Publication information
- Publisher: Marvel Comics
- First appearance: Strange Tales #173 (April 1974)
- Created by: Gene Colan (artist) Len Wein (writer)

In-story information
- Alter ego: Desmond Drew
- Species: Human
- Partnerships: Mama Limbo
- Abilities: Voodoo magic manipulation that allows him to create and control zombies

= Black Talon (comics) =

Marvel Comics fictional character

The Black Talon is the name of a number of supervillains appearing in American comic books published by Marvel Comics.

==Publication history==
Pascal Horta first appeared in Captain America Comics #9 (1941) and was created by Otto Binder and Jack Kirby.

Desmond Drew first appeared in Strange Tales #173 (April 1974) and was created by Gene Colan and Len Wein.

The successor to Drew named Samuel David Barone wore the same costume as the original and was an ally of the Grim Reaper, operating in the New Orleans area. He first appeared in The Avengers #152 (Oct. 1976), created by Gerry Conway and John Buscema.

==Fictional character biography==
===Black Talon (Pascal Horta)===
The first Black Talon was Pascal Horta, a painter who lost his hand in an auto accident. Undergoing experimental surgery, he was given the hand of an African-American serial killer, "Strangler Burns", who was put to death. The serial killer blood in his new hand overcame Horta's peaceful nature and drove him to commit murders.

===Black Talon (Desmond Drew)===

The second Black Talon is a voodoo priest who can create and control zombies. He wears a costume which resembles a chicken, and has an upside-down cross painted on his chest. He was a millionaire and voodoo witch doctor, and posed as a "living loa" to carry out the plans of his mother, Mama Limbo. He battled and became an enemy of Brother Voodoo. He was later exposed as an impostor, and was beaten to death by his own cultists.

===Black Talon (Samuel Barone)===

The third Black Talon is a professional criminal and cult leader. He resurrects Wonder Man as a zombie at the behest of the Grim Reaper and sends him to attack the Avengers. Black Talon battles the Avengers himself, and is defeated by the Scarlet Witch. He then joins the second Lethal Legion. With the Grim Reaper and Nekra, he battles the Vision and Scarlet Witch. Nekra learns some of Black Talon's voodoo magic, which she uses to resurrect the Grim Reaper after he is killed in battle.

When battling She-Hulk, Black Talon resurrects the mutants Changeling, Scaleface, Living Diamond, and Harry Leland, forming a group known as the X-Humed. He is unable to control all of them at once and Changeling breaks free of Black Talon's control long enough for She-Hulk to defeat him and the X-Humed.

Black Talon returns in Marvel Zombies 4, having retired from supervillainy and become a cocaine dealer. He later attacks Times Square, but is killed by the Punisher.

Black Talon later appears alive and joins the Shadow Council's incarnation of the Masters of Evil.

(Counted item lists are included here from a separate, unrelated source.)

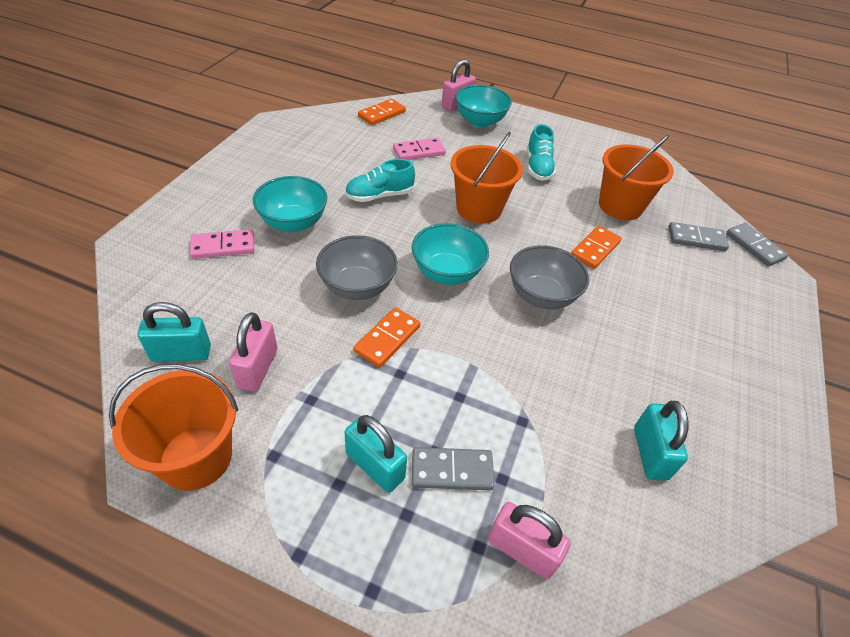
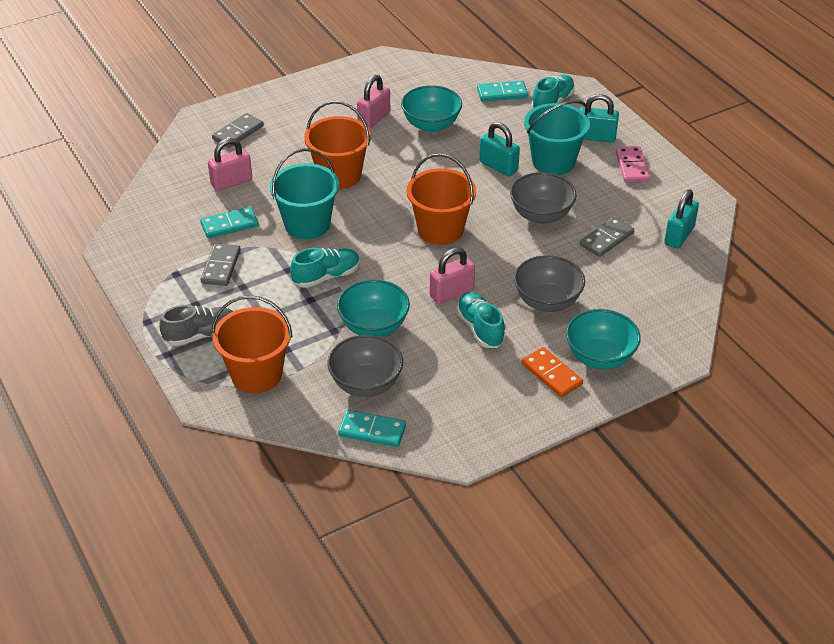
grey bowl: [316,235,398,300] [510,245,589,309] = 2 -> [327,335,403,397] [510,172,577,224] [514,255,585,312] = 3
grey shoe: none = 0 -> [160,305,233,346] = 1
orange domino: [353,307,420,368] [358,99,406,125] [571,226,622,269] = 3 -> [522,347,583,397] = 1
pink domino: [189,229,254,259] [393,138,446,160] = 2 -> [616,146,650,182] = 1
turquoise bucket: none = 0 -> [270,148,339,239] [524,100,590,175] = 2
turquoise domino: none = 0 -> [200,207,259,238] [338,410,406,447] [477,81,528,102] = 3
turquoise shoe: [345,159,415,202] [527,124,556,181] = 2 -> [290,248,360,288] [456,292,505,348] [531,75,575,108] = 3

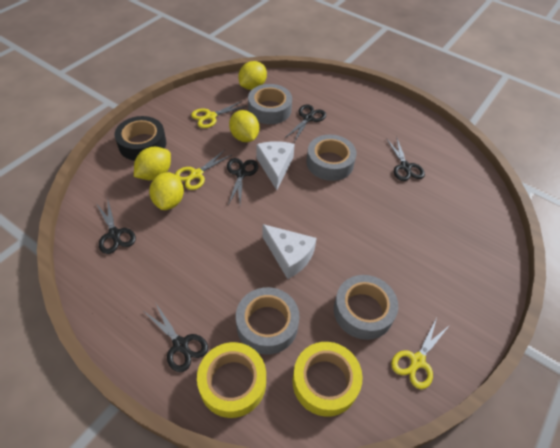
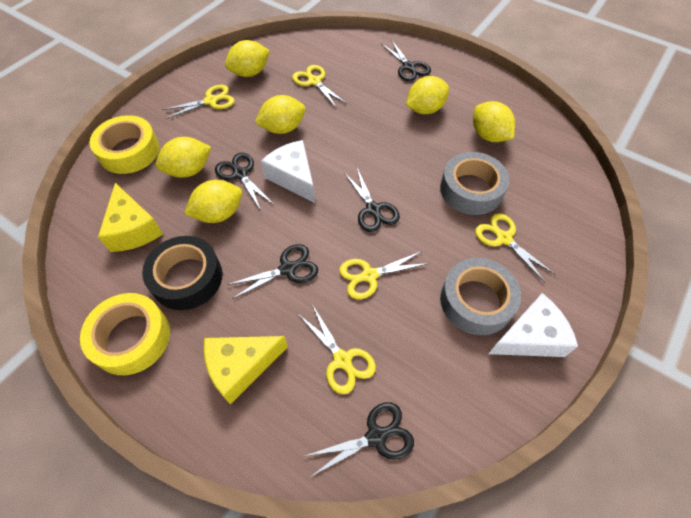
grey tape: [236,287,300,355] [248,84,292,124] [307,134,357,181] [334,275,398,340] = 4 -> [440,152,509,215] [440,258,521,335] = 2
yellow cheese: none = 0 -> [98,183,163,252] [204,336,288,404] = 2
yellow lemon: [134,147,171,180] [149,172,184,210] [229,110,259,142] [238,61,267,90] = 4 -> [156,137,211,178] [184,180,242,223] [225,40,270,77] [255,95,305,134] [406,76,449,114] [473,101,515,142] = 6
yellow scissors: [175,150,232,190] [191,101,247,128] [391,318,450,389] = 3 -> [162,85,235,119] [292,65,347,107] [298,304,376,394] [339,251,429,299] [475,213,556,283] = 5

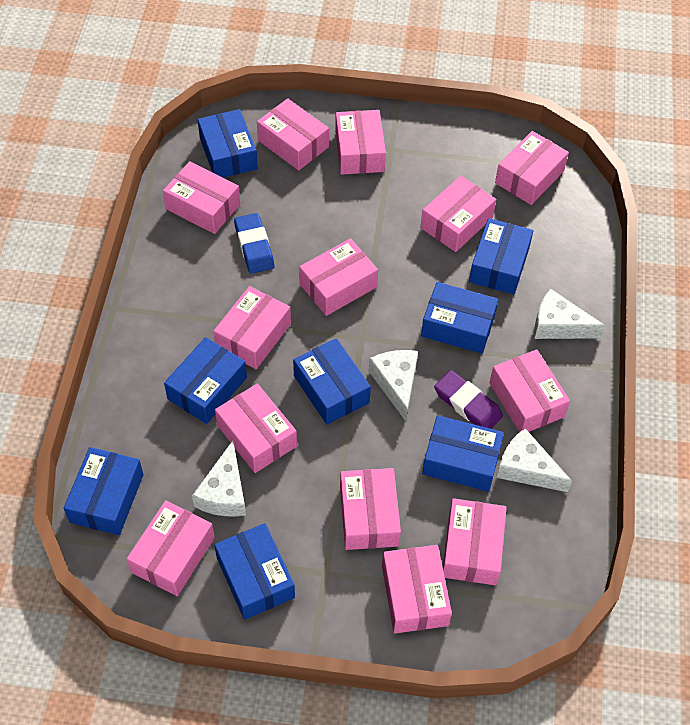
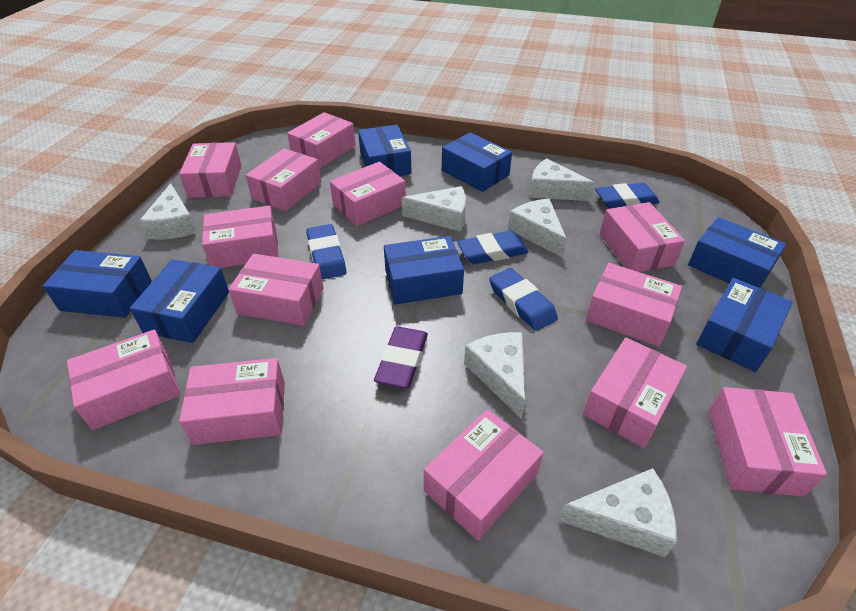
blue box: [64,447,144,535] [164,337,247,424] [198,109,258,178] [214,523,295,620] [293,338,371,424] [421,282,498,354] [422,415,504,492] [469,218,533,295] = 8 -> [43,250,152,318] [130,259,229,343] [358,125,411,176] [384,236,464,305] [442,132,512,192] [688,217,786,287] [696,278,793,372] = 7
blue eraser: [234,213,274,274] = 1 -> [306,224,346,280] [457,231,529,264] [489,268,558,331] [595,183,660,209] = 4
white cheese: [192,441,246,517] [369,350,418,421] [496,428,572,492] [534,289,605,339] = 4 -> [139,183,197,240] [402,186,466,232] [464,332,525,419] [508,199,567,258] [529,158,595,201] [559,468,677,557] = 6

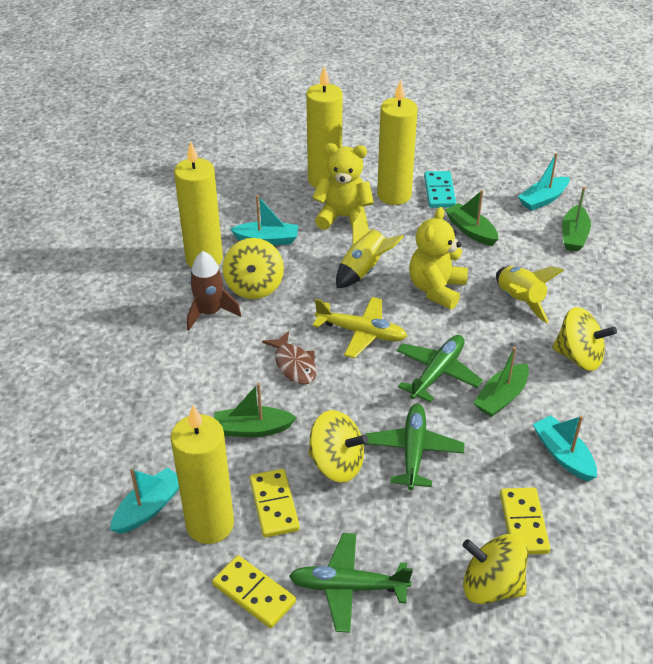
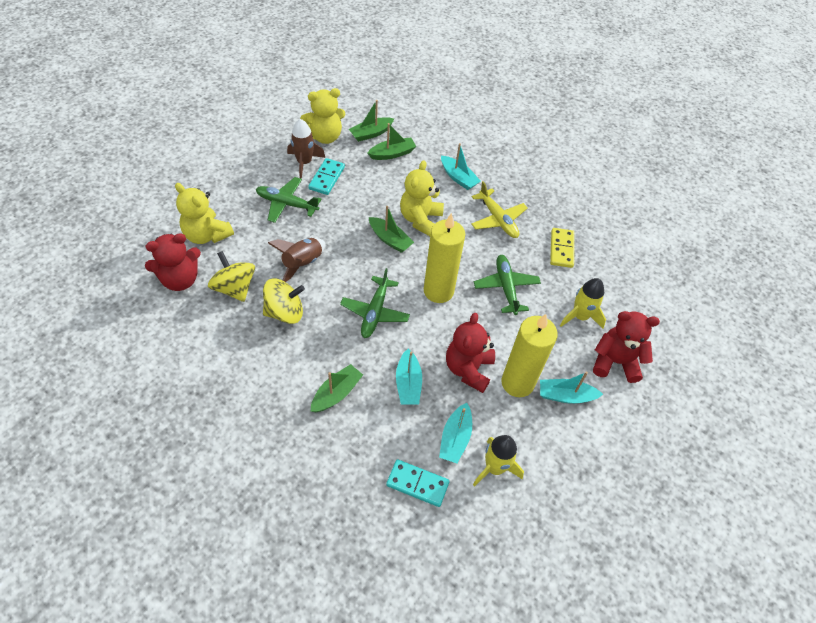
brown fish: [262,331,316,385] = 1 -> none = 0
brown rocket: [187,251,241,330] = 1 -> [268,238,325,282] [287,119,325,179] = 2
red teddy bear: none = 0 -> [145,233,201,291] [446,313,495,393] [593,311,660,383] = 3
turquoise domino: [424,171,456,208] = 1 -> [308,158,345,195] [386,459,449,507] = 2
yellow candle: [171,405,234,544] [174,142,223,268] [306,66,343,188] [377,80,418,205] = 4 -> [424,213,465,303] [502,314,558,397] = 2
yellow domino: [212,555,296,628] [250,469,300,538] [500,488,550,554] = 3 -> [550,228,574,268] = 1
yellow spinning top: [223,238,284,299] [308,410,368,483] [462,534,528,604] [552,307,617,371] = 4 -> [208,251,255,302] [263,278,305,324] = 2
yellow teddy bear: [312,143,374,230] [409,207,468,309] = 2 -> [175,183,234,244] [300,88,346,144] [400,160,444,236] = 3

Black Talon later resurfaced in a small strip mall in New York where, during a Halloween walk-a-thon, he turns a group of dead senior citizens into zombies. He encounters Deadpool, who laughs when he sees an old photo of him due to the chicken head of his costume, which Talon removed. It is later revealed that Black Talon's attack on the mall was part of a plan to help his grandmother win the walk-a-thon, though his grandmother only wanted to win the race. During the battle, Black Talon's grandmother manages to convince him to stop, forcing him to retreat.

==Powers and abilities==
Both Desmond Drew and Samuel Barone are voodoo cult leaders who gain their powers from the manipulation of the forces of voodoo magic. Each can create and control zombies of their creation, either vocally or telepathically. However, the Black Talon cannot communicate with his zombies telepathically when they are not in his immediate vicinity.

Each Black Talon's costume sports the trappings of various voodoo rituals, with razor-sharp taloned gloves and boots, and a ceremonial dagger.